Cleaning our water through stormwater treatment areas and wetlands plays a crucial role in Everglades protection and restoration. Even the tiniest organism can play a huge role in cutting down on nutrients, like phosphorous, in our stormwater runoff.
Before water reaches the Everglades, it has to be cleaned. Barry Rosen is a professor at the Water School at Florida Gulf Coast University. “We don’t want to move water around that isn’t meeting water quality standards,” said Rosen.
One way to filter that water is through stormwater treatment areas or STAs in the Everglades Agricultural Area south of Lake Okeechobee. Think of these STAs as mini man-made wetlands. “Those stormwater treatment areas are supposed to bring phosphorus concentrations down before that water is released into the Everglades,” Rosen said.

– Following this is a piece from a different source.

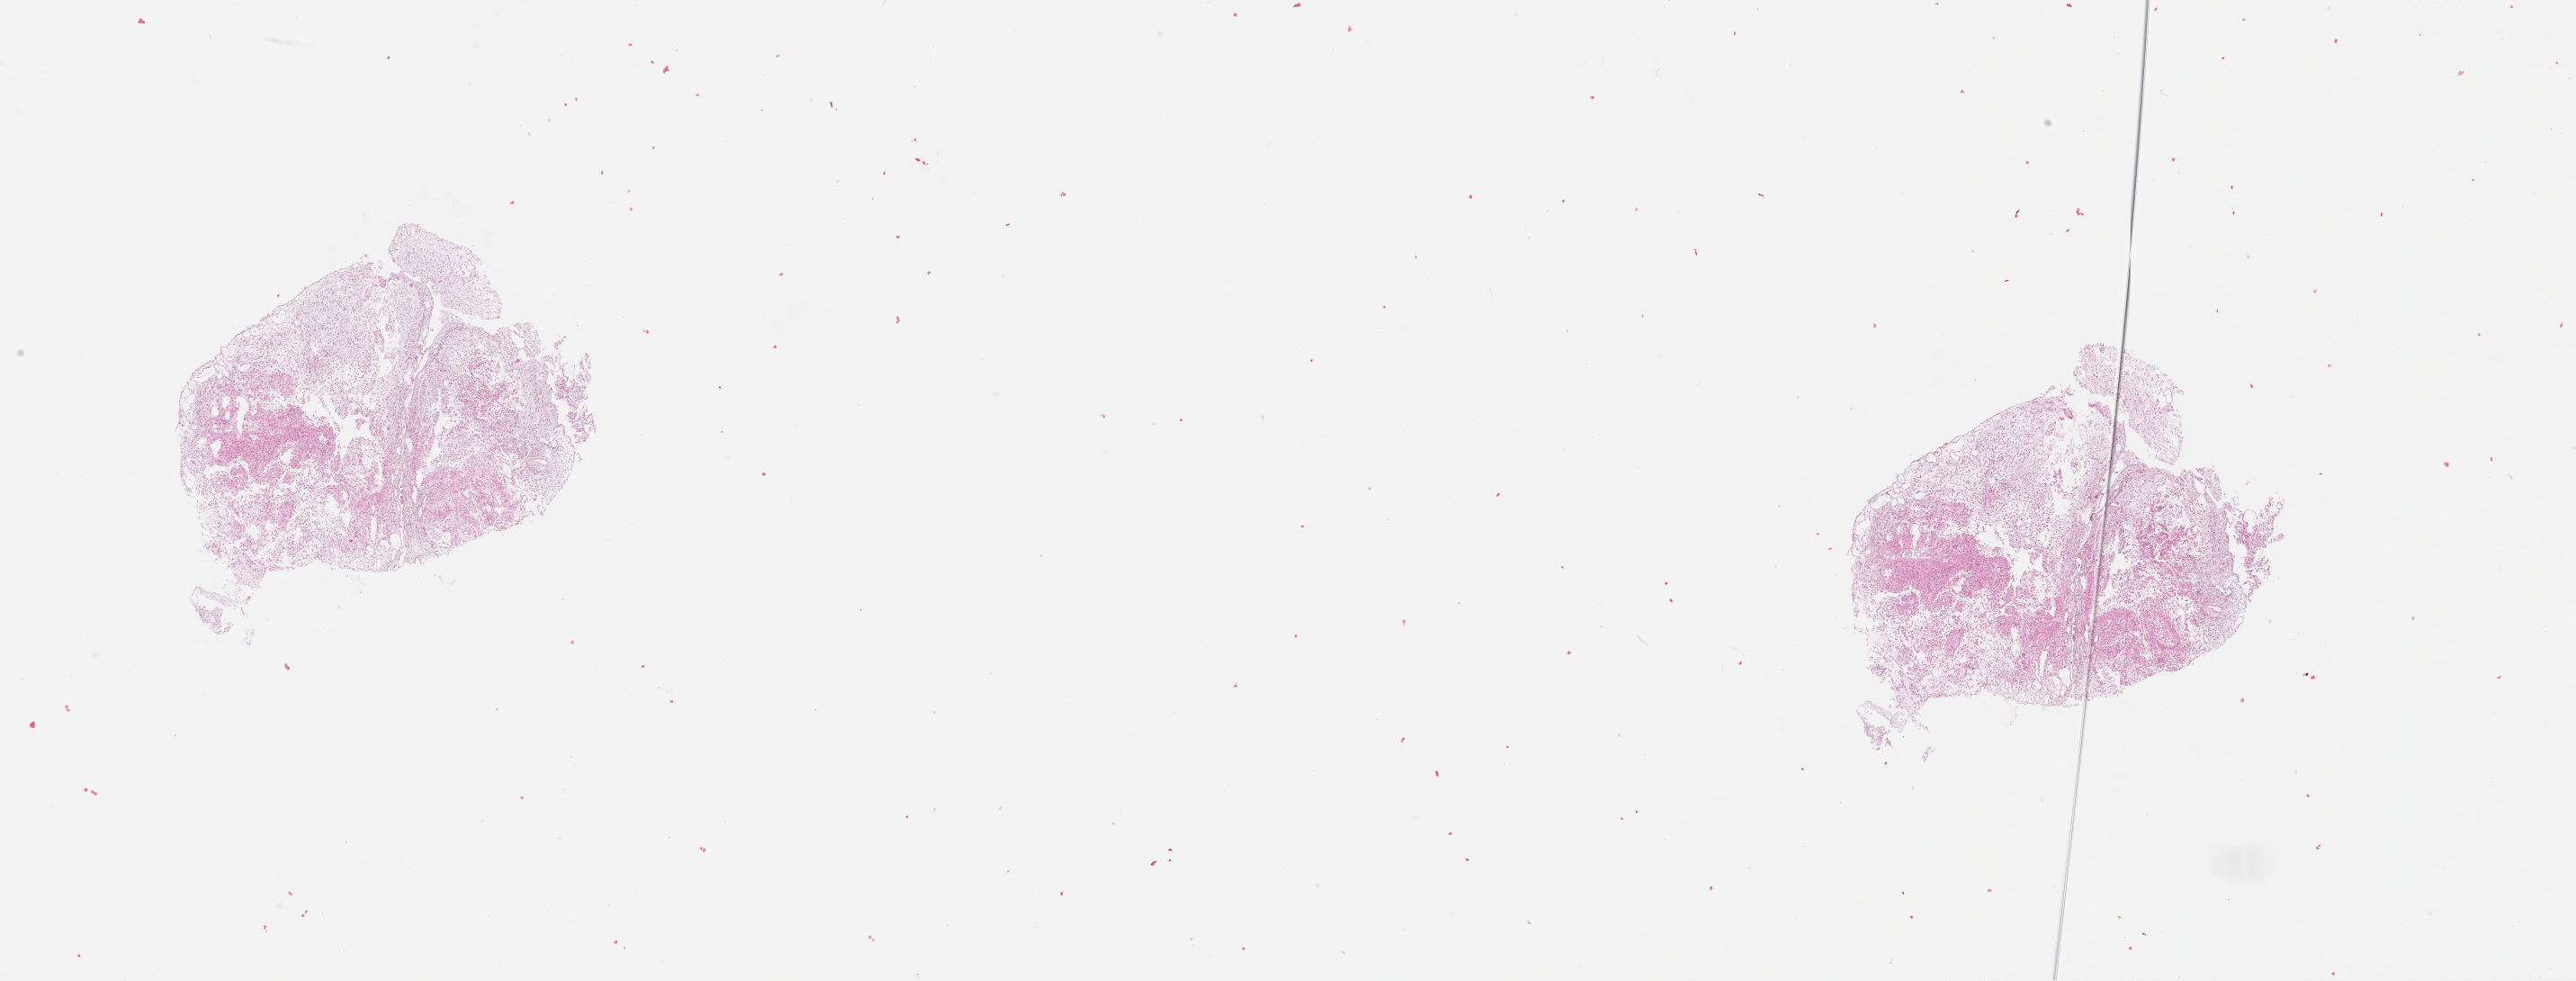
Digitized Hematoxylin and eosin (H&E) stained tissue section (whole slide) — shown as a low-resolution overview of the whole scanned area (about 23.1 x 8.8 mm); tumour tissue sample, sampled site: brain. Male, 68 y/o. Composition of this section per pathologist review: tumour nuclei 70%, necrosis 10%.
* primary tumour site (as recorded): temporal lobe
* diagnosis: Glioblastoma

But what happens if those areas don’t clean as well as they could? “How do we get these stormwater treatment areas to be more efficient, pulling more phosphorus out before it ever is released?” Rosen said.
This is where Rosen and his students from The Water School step in. They look at microorganisms found in water, plants and sediment from these stormwater treatment areas to see which of the organisms may be able to remove the most phosphorous. Phosphorus is a nutrient that helps fuel algal blooms.
“We’re also taking a dive into the genes that will tell us exactly who’s there because the microscope only gets us so far,” said Rosen. “If we can learn what members of the community are doing the majority of the work and find out who they’re attached to, that’s the kind of plant we can encourage to grow.”
That will help microorganisms grow while also cutting down the nutrients in the water.
The South Florida Water Management District provides funding for the $128,000 study. The study is expected to wrap in the summer of 2022. If it is successful, researchers hope they’ll be able to continue the study by running it during different seasons.